Another tip is to serve the dessert together with the meal. Initially they may finish up the dessert first, so be sure that you serve only 1 serving and no second helpings. This helps to level the playing field between the dessert and main dishes. Over time, the little ones will learn to enjoy the whole meal.
- Constant snacking
Constant snacking often ruins or disrupts the toddlers’ appetite and makes it harder for them to respect mealtime. Parents should set a routine when it comes to snack time and meal times, as well as designate the area where the eating should take place.
However, there should still be some flexibility. For example, if the day’s activity is more strenuous than usual and the child is hungry earlier than normal, it’s perfectly fine to snack when their body needs extra food. Moreover, if you’re serving healthy food such as fruits, nuts, cheese, small amounts of cereals and crackers, there’s less worry about over snacking compared to junk snacks.
Also, if the toddler had refused dinner, do not feed them with a snack later in the evening or night, or else they’ll learn to think that it’s ok to hold out dinner for their favourite snack. Instead, serve them the leftover from dinner.

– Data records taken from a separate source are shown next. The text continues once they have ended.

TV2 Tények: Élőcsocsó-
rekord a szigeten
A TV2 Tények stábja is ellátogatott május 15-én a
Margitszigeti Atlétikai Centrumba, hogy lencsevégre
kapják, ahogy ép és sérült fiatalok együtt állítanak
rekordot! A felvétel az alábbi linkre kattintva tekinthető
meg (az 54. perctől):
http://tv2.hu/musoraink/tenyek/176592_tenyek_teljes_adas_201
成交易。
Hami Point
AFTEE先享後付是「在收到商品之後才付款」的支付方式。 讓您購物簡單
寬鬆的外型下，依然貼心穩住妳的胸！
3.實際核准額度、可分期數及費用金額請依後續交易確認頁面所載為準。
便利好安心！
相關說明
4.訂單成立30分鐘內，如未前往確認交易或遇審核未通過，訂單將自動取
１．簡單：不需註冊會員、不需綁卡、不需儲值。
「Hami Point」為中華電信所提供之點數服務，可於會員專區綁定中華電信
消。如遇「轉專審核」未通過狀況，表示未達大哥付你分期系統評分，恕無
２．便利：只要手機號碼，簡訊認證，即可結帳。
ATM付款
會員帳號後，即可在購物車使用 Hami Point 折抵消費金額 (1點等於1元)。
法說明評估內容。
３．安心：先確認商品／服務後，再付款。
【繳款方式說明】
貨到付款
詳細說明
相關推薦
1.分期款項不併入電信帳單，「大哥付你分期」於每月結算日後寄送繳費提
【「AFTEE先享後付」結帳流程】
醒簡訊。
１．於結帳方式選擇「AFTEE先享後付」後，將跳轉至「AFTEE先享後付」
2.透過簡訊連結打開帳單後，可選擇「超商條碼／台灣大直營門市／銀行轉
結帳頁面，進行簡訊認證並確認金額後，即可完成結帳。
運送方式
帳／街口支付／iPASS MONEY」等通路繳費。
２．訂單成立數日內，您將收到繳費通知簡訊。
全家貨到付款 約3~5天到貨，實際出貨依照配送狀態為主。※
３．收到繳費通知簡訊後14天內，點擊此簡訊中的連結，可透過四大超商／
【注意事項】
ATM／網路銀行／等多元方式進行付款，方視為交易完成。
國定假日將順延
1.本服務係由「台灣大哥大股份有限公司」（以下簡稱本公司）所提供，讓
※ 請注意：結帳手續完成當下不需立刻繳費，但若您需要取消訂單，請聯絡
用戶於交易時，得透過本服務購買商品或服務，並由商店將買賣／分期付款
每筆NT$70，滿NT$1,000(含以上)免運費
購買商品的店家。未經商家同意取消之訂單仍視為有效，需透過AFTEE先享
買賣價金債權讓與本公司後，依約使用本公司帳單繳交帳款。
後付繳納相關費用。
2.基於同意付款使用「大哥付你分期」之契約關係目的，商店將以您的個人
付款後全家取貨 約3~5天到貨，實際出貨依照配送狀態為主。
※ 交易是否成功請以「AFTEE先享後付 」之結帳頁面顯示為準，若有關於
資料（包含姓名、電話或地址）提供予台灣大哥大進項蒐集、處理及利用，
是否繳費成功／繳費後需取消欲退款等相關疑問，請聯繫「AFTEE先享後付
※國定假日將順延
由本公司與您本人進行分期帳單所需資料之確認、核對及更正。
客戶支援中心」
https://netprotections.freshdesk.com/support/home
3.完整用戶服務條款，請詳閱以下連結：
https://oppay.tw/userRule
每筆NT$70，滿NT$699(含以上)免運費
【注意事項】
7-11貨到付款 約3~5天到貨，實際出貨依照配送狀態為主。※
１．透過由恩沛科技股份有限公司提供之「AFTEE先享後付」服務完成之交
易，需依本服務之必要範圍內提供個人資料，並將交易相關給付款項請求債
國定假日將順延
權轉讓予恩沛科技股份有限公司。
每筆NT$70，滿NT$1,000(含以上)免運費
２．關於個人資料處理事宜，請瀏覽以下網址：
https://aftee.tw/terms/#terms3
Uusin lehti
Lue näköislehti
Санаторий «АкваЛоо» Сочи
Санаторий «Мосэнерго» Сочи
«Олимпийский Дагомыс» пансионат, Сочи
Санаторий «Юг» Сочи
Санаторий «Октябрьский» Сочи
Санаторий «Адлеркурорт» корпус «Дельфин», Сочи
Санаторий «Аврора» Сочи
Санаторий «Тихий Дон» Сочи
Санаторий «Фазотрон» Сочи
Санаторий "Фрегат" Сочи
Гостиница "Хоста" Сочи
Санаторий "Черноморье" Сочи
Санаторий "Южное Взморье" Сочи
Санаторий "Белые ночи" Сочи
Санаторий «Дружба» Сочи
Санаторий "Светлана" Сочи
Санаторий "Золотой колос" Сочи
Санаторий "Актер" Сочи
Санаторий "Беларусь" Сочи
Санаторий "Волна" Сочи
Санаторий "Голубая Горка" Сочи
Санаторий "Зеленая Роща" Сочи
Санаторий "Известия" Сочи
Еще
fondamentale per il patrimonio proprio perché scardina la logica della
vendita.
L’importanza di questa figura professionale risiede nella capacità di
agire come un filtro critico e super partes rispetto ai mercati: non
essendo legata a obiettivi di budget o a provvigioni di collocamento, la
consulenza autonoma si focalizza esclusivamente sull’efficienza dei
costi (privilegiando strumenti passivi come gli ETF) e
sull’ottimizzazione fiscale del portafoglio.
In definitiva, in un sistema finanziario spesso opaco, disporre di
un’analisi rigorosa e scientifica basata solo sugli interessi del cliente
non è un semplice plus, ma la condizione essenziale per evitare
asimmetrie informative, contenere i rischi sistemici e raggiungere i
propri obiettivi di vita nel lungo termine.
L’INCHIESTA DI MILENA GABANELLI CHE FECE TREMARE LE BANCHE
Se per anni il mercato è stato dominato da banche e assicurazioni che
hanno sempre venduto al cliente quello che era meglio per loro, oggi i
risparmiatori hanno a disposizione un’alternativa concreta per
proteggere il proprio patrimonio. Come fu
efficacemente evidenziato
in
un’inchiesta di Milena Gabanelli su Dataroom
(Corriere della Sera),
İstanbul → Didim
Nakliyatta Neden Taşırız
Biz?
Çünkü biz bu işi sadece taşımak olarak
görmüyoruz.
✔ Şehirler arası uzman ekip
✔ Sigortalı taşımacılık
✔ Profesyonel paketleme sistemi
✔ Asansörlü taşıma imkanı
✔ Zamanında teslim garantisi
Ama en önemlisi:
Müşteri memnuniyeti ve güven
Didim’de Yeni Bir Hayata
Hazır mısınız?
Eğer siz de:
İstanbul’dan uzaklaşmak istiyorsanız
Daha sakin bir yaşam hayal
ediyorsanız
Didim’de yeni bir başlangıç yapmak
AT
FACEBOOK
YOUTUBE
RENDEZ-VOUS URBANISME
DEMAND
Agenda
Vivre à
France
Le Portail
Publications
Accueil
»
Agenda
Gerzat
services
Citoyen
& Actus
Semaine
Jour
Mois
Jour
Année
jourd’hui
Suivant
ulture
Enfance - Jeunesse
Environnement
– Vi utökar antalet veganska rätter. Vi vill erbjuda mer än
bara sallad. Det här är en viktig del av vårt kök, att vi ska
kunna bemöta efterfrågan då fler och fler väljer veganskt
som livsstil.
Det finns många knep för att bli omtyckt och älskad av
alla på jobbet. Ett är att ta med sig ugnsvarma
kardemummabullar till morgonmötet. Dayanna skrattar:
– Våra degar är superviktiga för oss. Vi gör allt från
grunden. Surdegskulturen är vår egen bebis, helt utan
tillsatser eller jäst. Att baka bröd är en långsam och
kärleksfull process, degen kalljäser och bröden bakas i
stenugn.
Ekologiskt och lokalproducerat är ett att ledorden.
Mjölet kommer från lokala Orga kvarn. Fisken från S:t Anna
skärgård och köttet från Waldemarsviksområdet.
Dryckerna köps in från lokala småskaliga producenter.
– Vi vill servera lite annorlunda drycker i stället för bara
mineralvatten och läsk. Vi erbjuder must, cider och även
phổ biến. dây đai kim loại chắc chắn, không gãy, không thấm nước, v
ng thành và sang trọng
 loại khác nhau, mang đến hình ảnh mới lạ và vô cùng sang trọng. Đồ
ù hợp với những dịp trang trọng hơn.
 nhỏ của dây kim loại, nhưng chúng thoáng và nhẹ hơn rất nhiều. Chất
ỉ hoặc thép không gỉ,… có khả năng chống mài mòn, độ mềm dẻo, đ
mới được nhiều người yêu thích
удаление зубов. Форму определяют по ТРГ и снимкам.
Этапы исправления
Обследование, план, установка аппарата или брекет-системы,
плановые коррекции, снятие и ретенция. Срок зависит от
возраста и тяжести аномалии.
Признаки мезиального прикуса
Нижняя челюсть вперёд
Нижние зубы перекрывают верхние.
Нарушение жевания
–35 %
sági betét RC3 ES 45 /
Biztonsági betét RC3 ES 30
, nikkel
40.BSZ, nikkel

Tips to Encourage Toddlers to Try New Food:
Toddlers are notorious picky eaters and sometimes fearful of trying out new food. It is a bad idea to force them to eat but there are many interesting ways to encourage them to eat more or try unfamiliar food.
- Muffin Tray Meal
Serve the meal right out of a muffin tray. Place the different types of food in each compartment. Do include a variety of food that your toddler currently enjoys and new food that you’d like to introduce to them.
- Mini-sized or cookie cutter shaped
Create mini-versions of the regular pancakes, muffins, sandwiches, or use a cookie cutter to cut them into cooler/cuter shapes.
- Food pictures
You can easily find many creative ideas around Pinterest about creating cute food pictures.
- Involve them in grocery shopping and food preparation
Involving the toddlers in the process of food preparation so that they also get to experience and learn about the food through their sense of sight, smell, taste and touch. They will also get to see what’s a healthy balanced diet should be like. They will also pride themselves with being involved in the dinner preparation for the family, hence more likely to enjoy what they’ve prepared themselves.